You can choose to edit a SQL warehouse using the web UI or the SQL Warehouse API.

To edit a SQL warehouse using the web UI:

  1. Click Endpoints Icon-3 SQL Warehouses in the sidebar.

  2. In the Actions column, click the vertical ellipsis Vertical Ellipsis and click Edit.

  3. Edit the warehouse properties.

  4. Click Save.

Configure SQL warehouse permissions

To configure permissions for a SQL warehouse:

  1. Click Endpoints Icon-4 SQL Warehouses in the sidebar.

  2. Click a warehouse.

  3. In the Actions column, click the vertical ellipsis Vertical Ellipsis then click Permissions.

  4. Select a user or group and a permission.

  5. Click Add.

  6. Click Save.

To learn about permission levels, see SQL warehouse access control.

Monitor a SQL warehouse

You can view the number of queries handled by the warehouse and the number of clusters allocated to the warehouse.

  1. Click Endpoints Icon-5 SQL Warehouses in the sidebar.

  2. Click a SQL warehouse.

  3. Click Monitoring.

The chart shows the number of queries handled by the warehouse and the number of clusters allocated to the warehouse. Click the timescale buttons above the chart to change the displayed period. For example, the following screenshot shows these statistics over 7 days:

Monitor warehouse

Note

The Cluster Count can be greater than one only if scaling is enabled and configured.

Cluster size

The table in this section maps SQL warehouse cluster sizes to Databricks cluster driver size and worker counts. The driver size only applies to pro and classic SQL warehouses.

Cluster size

Instance type for driver

Worker count

Total vCPU

Total Persistent Disk SSD (TB)

Total Local SSD (TB)

2X-Small

n2-highmem-8

1 x n2-highmem-8

16

1

3

X-Small

n2-highmem-8

2 x n2-highmem-8

24

1.5

4.5

Small

n2-highmem-16

4 x n2-highmem-8

48

2.5

7.5

Medium

n2-highmem-32

8 x n2-highmem-8

96

4.5

15

Large

n2-highmem-32

16 x n2-highmem-8

160

8.5

27

X-Large

n2-highmem-64

32 x n2-highmem-8

320

16.5

54

2X-Large

n2-highmem-64

64 x n2-highmem-8

576

32.5

102

3X-Large

n2-highmem-64

128 x n2-highmem-8

1088

64.5

198

4X-Large

n2-highmem-64

256 x n2-highmem-8

2112

128.5

390

The instance size of all workers is n2-highmem-8.

Compute Engine API quota requirements

The relevant Compute Engine API relevant quota fields are:

  • N2 CPUs

  • Persistent Disk SSD (GB)

  • Local SSD (GB)

For more information about quota requirements, see Compute Engine API .

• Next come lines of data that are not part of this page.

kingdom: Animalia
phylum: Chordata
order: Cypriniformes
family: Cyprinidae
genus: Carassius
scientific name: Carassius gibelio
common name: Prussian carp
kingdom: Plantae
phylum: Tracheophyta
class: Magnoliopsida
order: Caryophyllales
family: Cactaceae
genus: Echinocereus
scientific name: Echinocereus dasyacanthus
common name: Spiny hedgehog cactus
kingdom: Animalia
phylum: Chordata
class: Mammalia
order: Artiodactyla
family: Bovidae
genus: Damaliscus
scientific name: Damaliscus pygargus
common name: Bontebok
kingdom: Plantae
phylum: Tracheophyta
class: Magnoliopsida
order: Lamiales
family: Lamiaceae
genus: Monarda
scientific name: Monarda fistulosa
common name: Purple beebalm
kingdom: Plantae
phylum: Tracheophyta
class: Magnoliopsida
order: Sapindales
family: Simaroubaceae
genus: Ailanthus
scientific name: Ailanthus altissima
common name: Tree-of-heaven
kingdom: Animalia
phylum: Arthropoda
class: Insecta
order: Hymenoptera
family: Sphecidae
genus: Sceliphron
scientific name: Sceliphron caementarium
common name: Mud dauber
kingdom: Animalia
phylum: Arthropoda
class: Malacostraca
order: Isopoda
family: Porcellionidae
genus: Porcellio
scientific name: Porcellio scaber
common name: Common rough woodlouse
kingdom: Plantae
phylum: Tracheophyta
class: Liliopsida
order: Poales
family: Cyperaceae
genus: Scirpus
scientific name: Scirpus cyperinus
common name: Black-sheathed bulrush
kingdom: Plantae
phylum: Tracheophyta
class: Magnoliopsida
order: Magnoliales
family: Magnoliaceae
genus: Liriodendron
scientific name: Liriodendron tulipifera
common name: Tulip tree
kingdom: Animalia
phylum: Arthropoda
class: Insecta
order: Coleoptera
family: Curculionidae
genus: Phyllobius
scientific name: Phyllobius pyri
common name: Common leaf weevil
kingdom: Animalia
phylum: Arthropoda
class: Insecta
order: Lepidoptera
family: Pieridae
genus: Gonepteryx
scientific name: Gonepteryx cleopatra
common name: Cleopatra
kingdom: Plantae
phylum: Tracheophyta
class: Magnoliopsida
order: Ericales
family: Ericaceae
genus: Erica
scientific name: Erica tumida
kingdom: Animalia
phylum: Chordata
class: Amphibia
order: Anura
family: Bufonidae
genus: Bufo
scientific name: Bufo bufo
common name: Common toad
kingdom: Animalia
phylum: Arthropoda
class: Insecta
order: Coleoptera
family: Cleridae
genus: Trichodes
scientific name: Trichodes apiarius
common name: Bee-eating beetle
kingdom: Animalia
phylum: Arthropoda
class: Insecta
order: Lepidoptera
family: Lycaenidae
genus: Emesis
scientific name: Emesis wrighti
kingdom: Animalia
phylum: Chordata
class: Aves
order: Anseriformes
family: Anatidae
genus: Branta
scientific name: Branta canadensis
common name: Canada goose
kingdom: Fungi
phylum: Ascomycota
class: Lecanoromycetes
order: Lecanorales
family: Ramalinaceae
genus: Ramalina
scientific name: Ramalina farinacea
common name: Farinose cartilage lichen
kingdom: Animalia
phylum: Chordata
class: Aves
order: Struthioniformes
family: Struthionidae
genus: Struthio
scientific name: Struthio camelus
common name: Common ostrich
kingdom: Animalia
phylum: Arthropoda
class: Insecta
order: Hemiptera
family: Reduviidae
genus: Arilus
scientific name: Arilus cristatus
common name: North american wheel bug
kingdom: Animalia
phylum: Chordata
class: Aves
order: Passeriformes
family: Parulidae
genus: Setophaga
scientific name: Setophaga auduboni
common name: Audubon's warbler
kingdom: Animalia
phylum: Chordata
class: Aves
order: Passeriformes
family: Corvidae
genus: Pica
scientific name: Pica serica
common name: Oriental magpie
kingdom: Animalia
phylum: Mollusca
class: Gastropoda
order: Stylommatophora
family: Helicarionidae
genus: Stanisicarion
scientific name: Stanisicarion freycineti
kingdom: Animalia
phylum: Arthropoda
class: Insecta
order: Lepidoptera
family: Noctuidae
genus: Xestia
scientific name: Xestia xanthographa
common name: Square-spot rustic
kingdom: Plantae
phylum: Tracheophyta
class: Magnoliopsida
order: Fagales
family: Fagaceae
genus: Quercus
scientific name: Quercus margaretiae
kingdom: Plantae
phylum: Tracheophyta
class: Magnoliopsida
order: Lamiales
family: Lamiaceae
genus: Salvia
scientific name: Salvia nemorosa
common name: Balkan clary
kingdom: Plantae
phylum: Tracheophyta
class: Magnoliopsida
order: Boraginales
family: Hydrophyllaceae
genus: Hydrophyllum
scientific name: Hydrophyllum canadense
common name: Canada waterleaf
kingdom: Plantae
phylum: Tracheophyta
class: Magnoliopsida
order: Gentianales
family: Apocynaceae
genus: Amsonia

WARNING: SQL warehouses won’t start if you do not provision the required amount of CPU and storage resources. See Compute Engine API. If needed, you can increase the resource quotas to support your use of SQL warehouses. See Review and increase quotas. For information about workspace cost, see cost per workspace.

Queueing and autoscaling

Databricks limits the number of queries on a cluster assigned to a SQL warehouse based on the cost to compute their results. Upscaling of clusters per warehouse is based on query throughput, the rate of incoming queries, and the queue size.

Databricks adds clusters based on the time it would take to process all currently running queries, all queued queries, and the incoming queries expected in the next two minutes.

  • If less than 2 minutes, don’t upscale.

  • If 2 to 6 minutes, add 1 cluster.

  • If 6 to 12 minutes, add 2 clusters.

  • If 12 to 22 minutes, add 3 clusters.

Otherwise, Databricks adds 3 clusters plus 1 cluster for every additional 15 minutes of expected query load.

In addition, an warehouse is always upscaled if a query waits for 5 minutes in the queue.

If the load is low for 15 minutes, Databricks downscales the SQL warehouse. It keeps enough clusters to handle the peak load over the last 15 minutes. For example, if the peak load was 25 concurrent queries, Databricks keeps 3 clusters.

Query queuing

Databricks queues queries when all clusters assigned to the warehouse are executing queries at full capacity or when the warehouse is in the STARTING state.

Metadata queries (for example, DESCRIBE <table>) and state modifying queries (for example SET) are never queued, unless the warehouse is in the STARTING state.

Query routing

Databricks routes queries as follows:

  • New session: to the cluster with the least load.

  • Existing session: to the cluster that ran the previous query for that session. If that cluster does not have available capacity, the query is routed to the cluster with the least load.